→ **Data extracts**
BEGIN

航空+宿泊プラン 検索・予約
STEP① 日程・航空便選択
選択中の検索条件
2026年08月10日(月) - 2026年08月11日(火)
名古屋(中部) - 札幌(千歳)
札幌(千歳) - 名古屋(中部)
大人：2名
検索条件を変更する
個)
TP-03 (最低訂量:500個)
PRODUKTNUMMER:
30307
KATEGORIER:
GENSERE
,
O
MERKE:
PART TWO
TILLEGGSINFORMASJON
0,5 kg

END
BEGIN

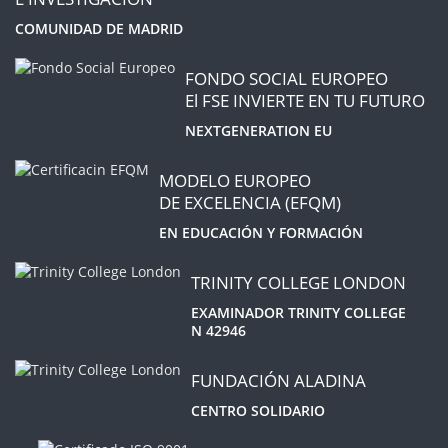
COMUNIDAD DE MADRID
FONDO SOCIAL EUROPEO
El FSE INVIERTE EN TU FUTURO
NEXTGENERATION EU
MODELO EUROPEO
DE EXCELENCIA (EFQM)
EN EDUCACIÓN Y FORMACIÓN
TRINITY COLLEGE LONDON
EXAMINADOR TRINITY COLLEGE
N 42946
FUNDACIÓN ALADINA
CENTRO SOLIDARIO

END
BEGIN

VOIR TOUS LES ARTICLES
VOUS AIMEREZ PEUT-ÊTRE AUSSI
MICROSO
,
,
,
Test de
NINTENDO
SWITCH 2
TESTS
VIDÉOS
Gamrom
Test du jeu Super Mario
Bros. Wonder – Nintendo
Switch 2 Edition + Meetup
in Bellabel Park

END

→ **Task brief**
Copy out each line of the entries above that holds "COLLEGE".

→ **Output**
TRINITY COLLEGE LONDON
EXAMINADOR TRINITY COLLEGE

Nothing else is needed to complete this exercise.